Extracted records:
-------------------------

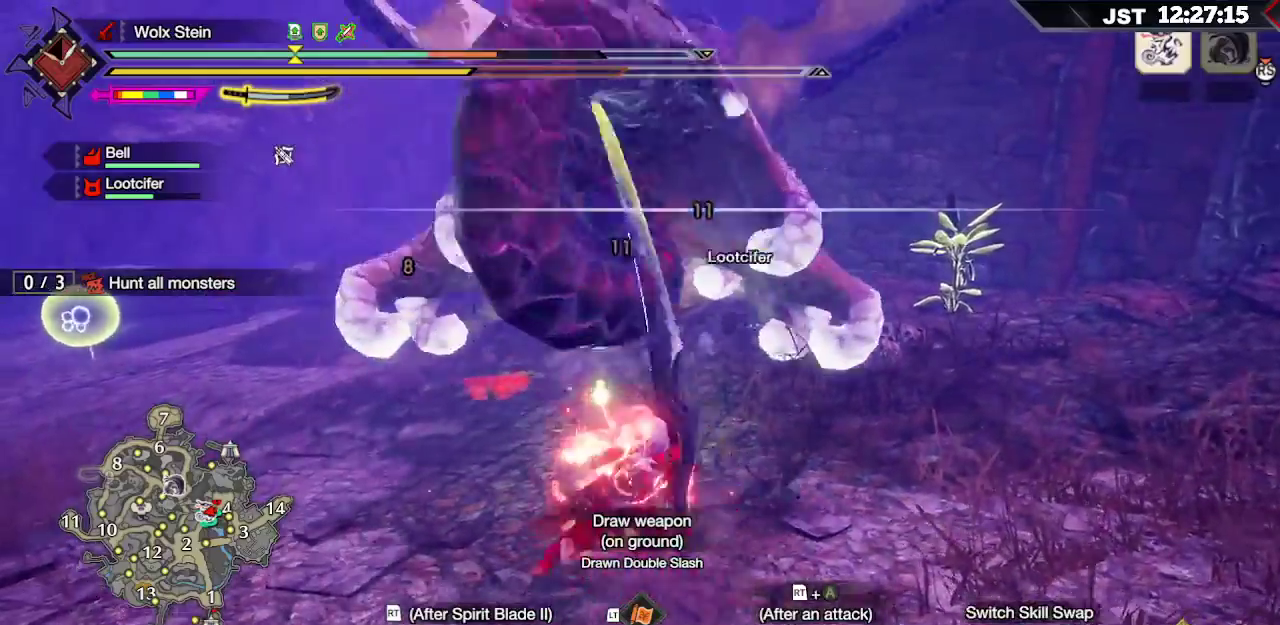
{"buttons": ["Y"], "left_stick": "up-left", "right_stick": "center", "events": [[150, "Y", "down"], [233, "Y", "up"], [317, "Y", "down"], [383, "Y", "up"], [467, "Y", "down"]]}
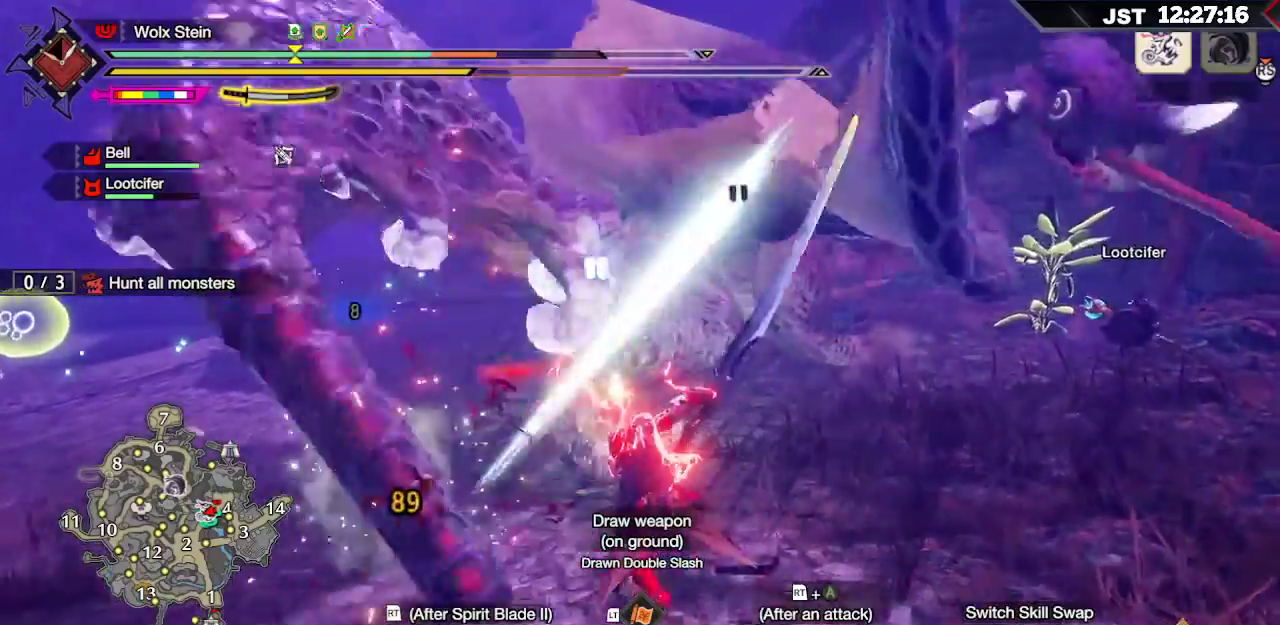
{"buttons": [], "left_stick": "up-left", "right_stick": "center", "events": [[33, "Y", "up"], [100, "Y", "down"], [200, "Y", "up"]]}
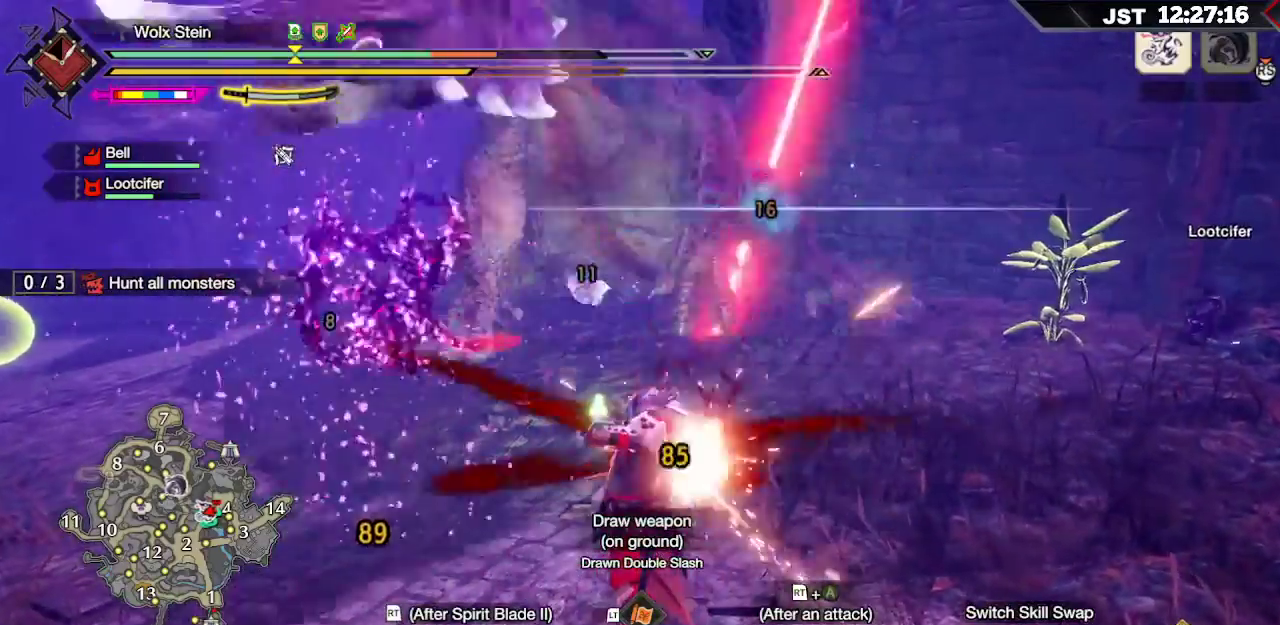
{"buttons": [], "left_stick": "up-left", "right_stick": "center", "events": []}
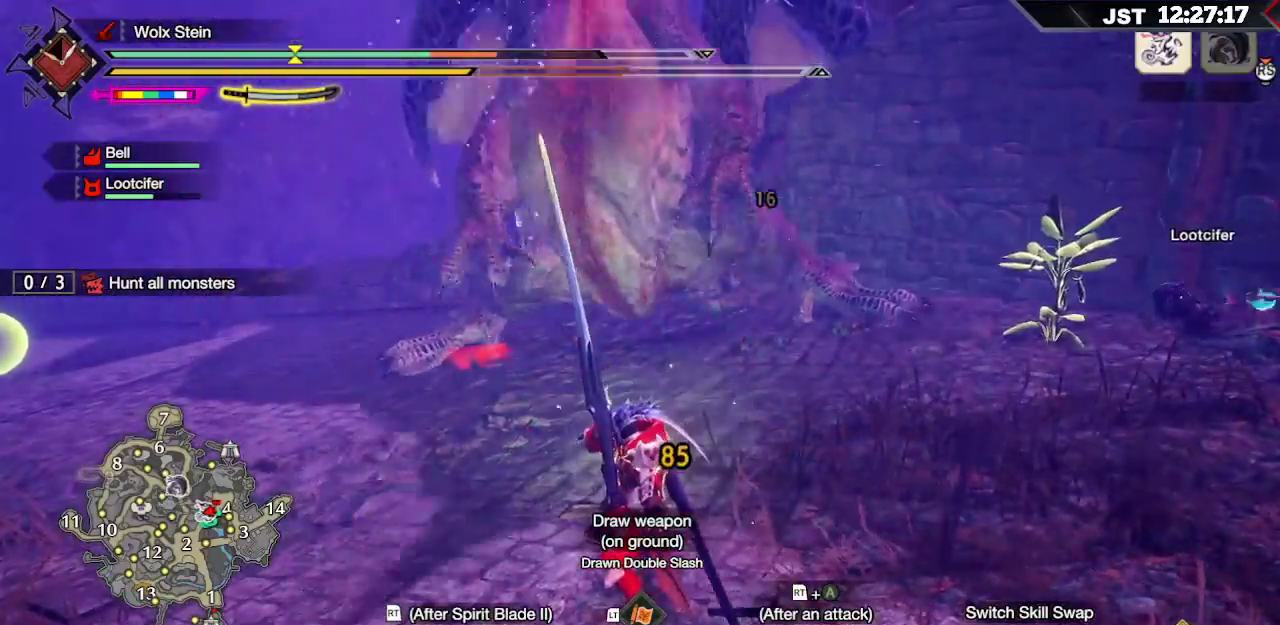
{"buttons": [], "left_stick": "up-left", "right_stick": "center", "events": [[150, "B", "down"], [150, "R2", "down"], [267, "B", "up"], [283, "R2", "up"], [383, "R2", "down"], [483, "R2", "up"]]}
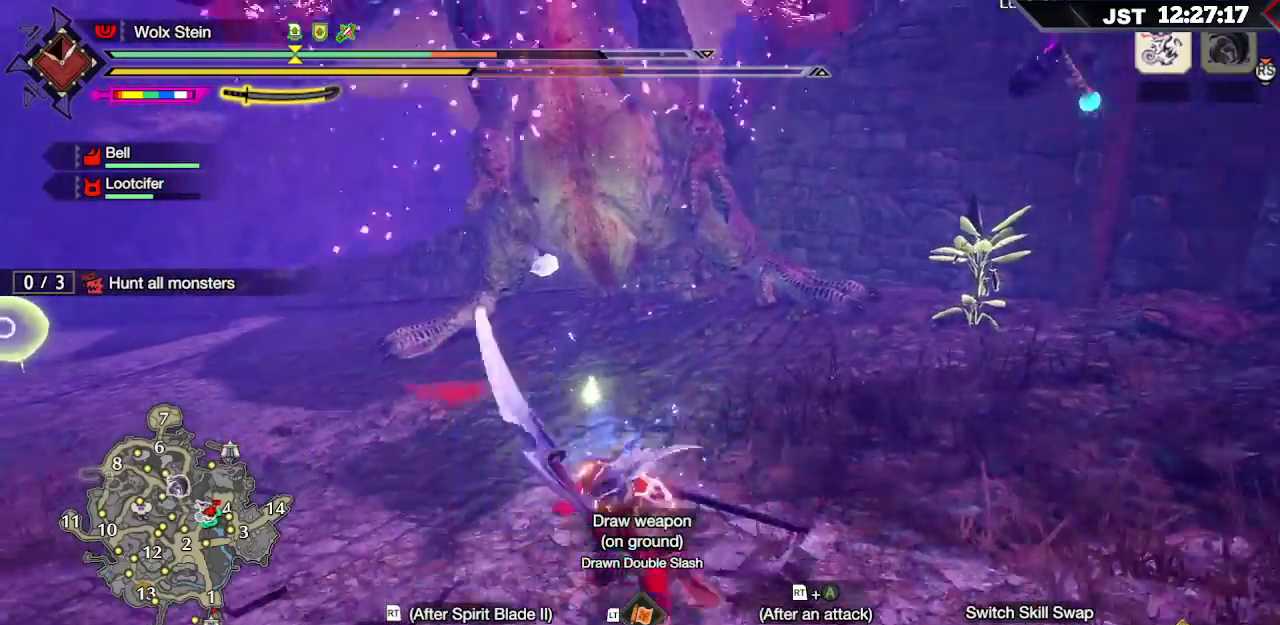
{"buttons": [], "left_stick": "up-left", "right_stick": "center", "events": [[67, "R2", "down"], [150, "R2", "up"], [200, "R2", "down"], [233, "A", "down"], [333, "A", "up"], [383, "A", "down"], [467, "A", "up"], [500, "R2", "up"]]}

-------------------------

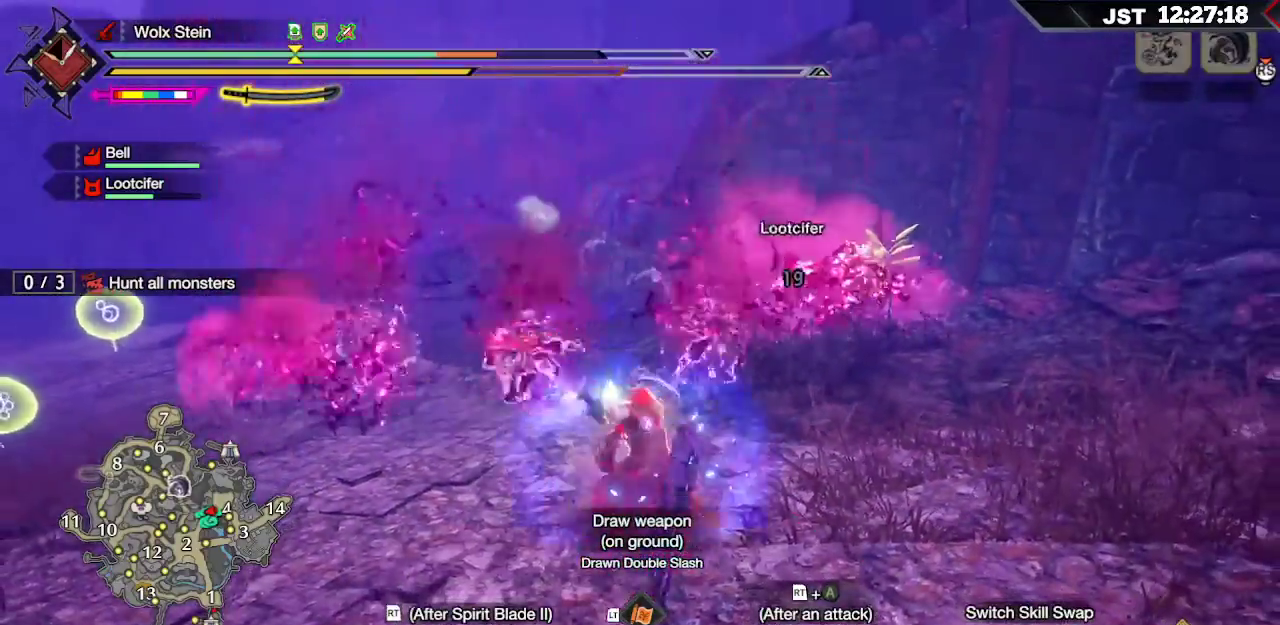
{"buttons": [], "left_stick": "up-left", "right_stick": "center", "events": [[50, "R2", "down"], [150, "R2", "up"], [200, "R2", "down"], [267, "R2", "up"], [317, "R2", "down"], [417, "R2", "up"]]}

-------------------------

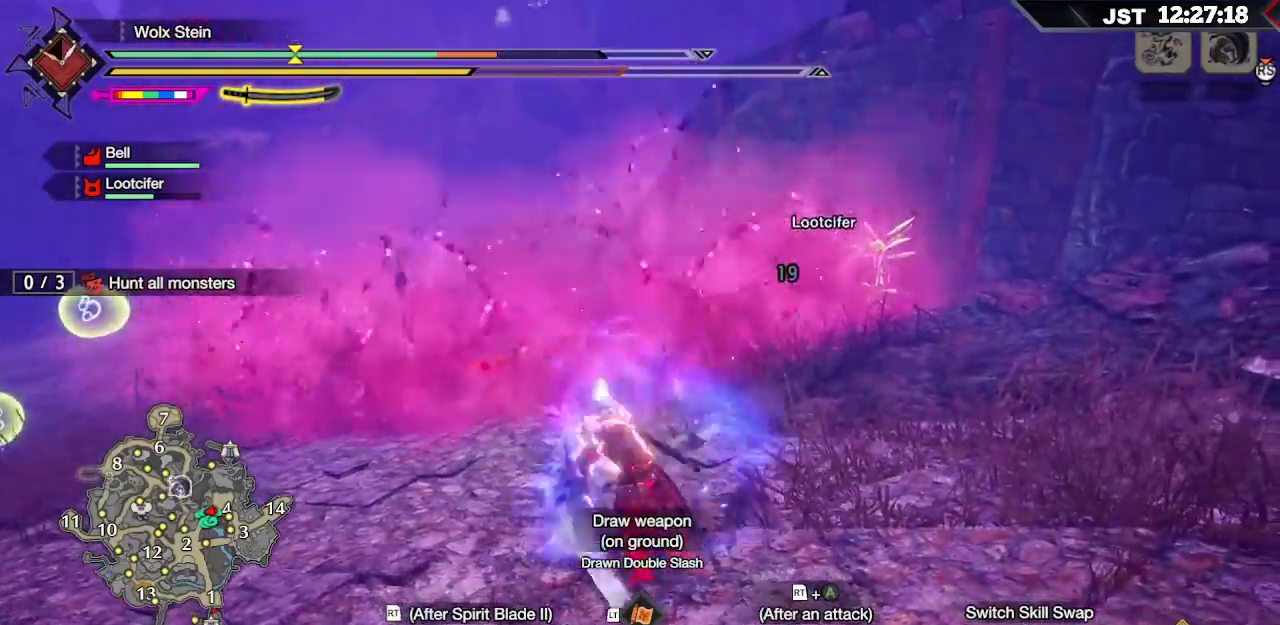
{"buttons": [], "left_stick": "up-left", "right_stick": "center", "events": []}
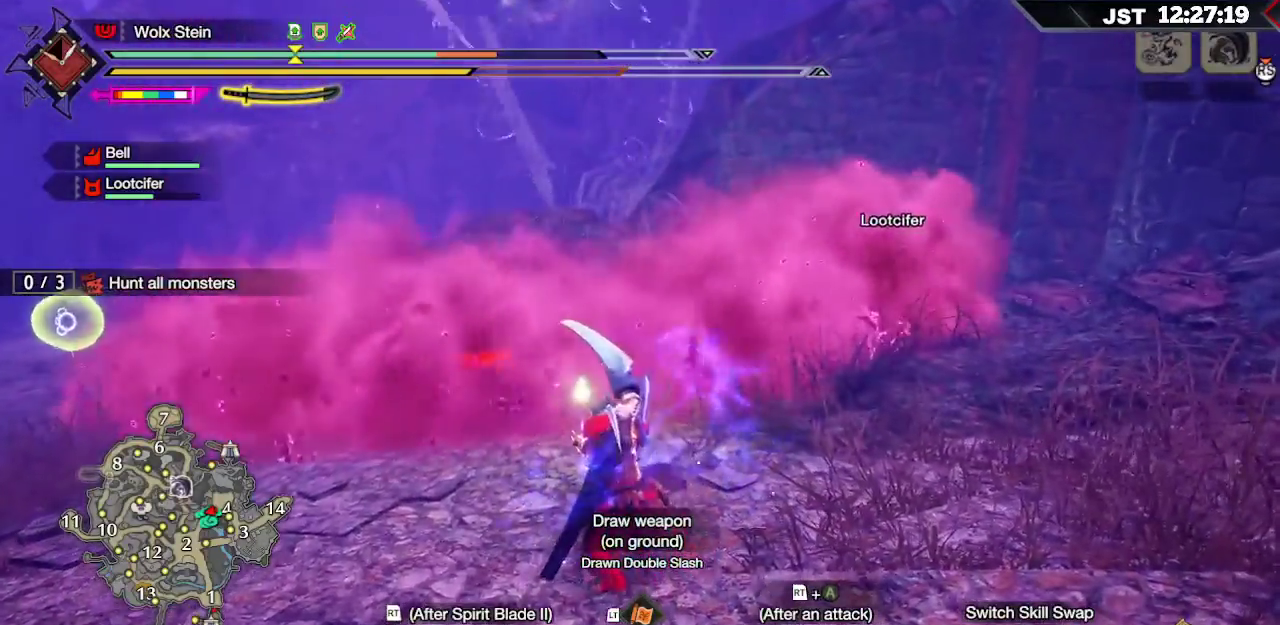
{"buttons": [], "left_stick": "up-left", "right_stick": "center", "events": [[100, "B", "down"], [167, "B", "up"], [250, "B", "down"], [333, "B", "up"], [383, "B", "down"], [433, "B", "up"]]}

-------------------------

Problem details: Looking at the listing above, tally the lines containing "down" and give only that tally.

Response box: 6